Eva Hornung’s Dog Boy (Text) is a tale of a Moscow boy’s relationship with a pack of wild dogs. Grim for sure, but what an extraordinary piece of imaginative prose. I can’t look at The Old Lady of the House without recalling Hornung’s story, and I can’t walk the peaceful, beautiful streets of Canberra without feeling thankful for being born an Australian and not a Muscovite. The last few lines completely knocked my bloody socks off, but I won’t quote them here as it would suck the life out of this work, and piss you off, dear reader. So go on, don’t be scared – give this book a whirl. You might have nightmares for days afterwards, but the warmth and tenderness in the prose (it is there, it’s just not lashed on like honey spread across toast) will linger with you for a very long time.
Reunion by Andrea Goldsmith (4th Estate) has so much in it: an exploration of relationships, how they can shift deliciously though painfully between love and in love; and a thirst for knowledge and purpose, particularly in a global world that doesn’t really know where it’s going. And that’s just for starters. This is a slow-burner of a novel, but ever so subtly it gets under your skin and before long you find yourself caring about these people, which, of course, is the real test of a piece of fiction. Ultimately, Reunion is a novel about friendship, and I’ll read great prose about friendship until the cows come home.
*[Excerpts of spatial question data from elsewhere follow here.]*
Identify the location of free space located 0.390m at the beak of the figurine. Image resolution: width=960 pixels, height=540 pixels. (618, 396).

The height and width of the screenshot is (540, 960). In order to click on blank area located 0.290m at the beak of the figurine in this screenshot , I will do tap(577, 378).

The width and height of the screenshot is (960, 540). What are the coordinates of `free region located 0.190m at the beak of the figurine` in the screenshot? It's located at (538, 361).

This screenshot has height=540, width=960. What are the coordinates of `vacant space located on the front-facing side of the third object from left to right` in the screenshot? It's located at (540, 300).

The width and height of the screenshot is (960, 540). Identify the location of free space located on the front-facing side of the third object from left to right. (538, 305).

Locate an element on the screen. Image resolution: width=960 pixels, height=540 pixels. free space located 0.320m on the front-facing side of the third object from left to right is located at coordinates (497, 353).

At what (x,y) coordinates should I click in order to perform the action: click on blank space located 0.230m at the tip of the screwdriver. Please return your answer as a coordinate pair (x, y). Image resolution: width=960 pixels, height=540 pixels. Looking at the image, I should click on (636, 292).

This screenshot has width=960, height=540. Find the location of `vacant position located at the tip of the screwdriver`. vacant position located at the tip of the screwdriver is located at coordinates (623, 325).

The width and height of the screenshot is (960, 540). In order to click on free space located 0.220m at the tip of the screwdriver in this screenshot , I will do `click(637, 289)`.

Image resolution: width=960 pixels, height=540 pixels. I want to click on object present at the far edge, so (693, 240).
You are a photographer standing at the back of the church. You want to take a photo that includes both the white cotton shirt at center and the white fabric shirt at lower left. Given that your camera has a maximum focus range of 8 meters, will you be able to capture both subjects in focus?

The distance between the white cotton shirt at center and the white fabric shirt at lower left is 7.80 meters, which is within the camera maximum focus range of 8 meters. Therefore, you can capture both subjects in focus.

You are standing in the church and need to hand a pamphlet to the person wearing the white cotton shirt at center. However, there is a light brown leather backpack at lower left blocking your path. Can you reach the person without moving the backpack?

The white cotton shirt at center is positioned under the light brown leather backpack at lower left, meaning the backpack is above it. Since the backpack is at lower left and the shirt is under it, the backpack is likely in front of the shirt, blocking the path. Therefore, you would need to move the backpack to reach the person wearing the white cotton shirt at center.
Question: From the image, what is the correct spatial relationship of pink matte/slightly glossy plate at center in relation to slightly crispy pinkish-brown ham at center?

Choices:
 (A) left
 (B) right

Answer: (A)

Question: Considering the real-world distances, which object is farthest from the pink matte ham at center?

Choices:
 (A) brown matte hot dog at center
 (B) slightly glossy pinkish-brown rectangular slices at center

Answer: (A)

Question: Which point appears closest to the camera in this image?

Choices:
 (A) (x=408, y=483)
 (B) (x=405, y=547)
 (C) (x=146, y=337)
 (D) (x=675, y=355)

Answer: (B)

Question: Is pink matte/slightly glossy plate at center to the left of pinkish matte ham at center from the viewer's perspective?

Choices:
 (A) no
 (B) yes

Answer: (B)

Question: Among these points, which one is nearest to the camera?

A Small Free Kiss in the Dark by Glenda Millard (Allen and Unwin). Reading young-adult fiction is a guilty pleasure of mine, usually because these books can be gobbled up in one sitting, and, perhaps more importantly, there’s often a lack of over-complication and pretension that can exist in adult fiction (I wanted to write ‘grown-up’ there…which, it seems, I’ve now done). Like Reunion, Millard’s novel is a book about friendship, this time between a young boy and an old man within the context of an Australian city – Melbourne – that’s experiencing war (it’s a difficult conceit to pull off but Millard does it very well here). These two unlikely people gather others to their lives, and soon find themselves forming the strangest though most intimate of families. A surprisingly complex book filled with the deepest of love for its characters.
The Bee Hut by Dorothy Porter (Black Inc.) This isn’t a novel, but as Dorothy Porter made the verse novel her own, and she completely and utterly rocked in every possible way, I’m including her final collection, The Bee Hut, in this list. Everyone talks about Dorothy’s high-octane writing, the sensuality, the cheeky wit, and the jaw-dropping intelligence, and it’s all on show here. From the first line, ‘The most powerful presence/is absence’ (‘Egypt’), to the last, from ‘View from 417’, the final poem she would write, ‘Something in me/despite everything/can’t believe my luck’, I can only shake my head at the depth, the skill, and the sheer power of these poems. If you buy one book of poetry this year… (Disclosure: I have other reasons for including The Bee Hut in this list, but I’m not discussing them here.)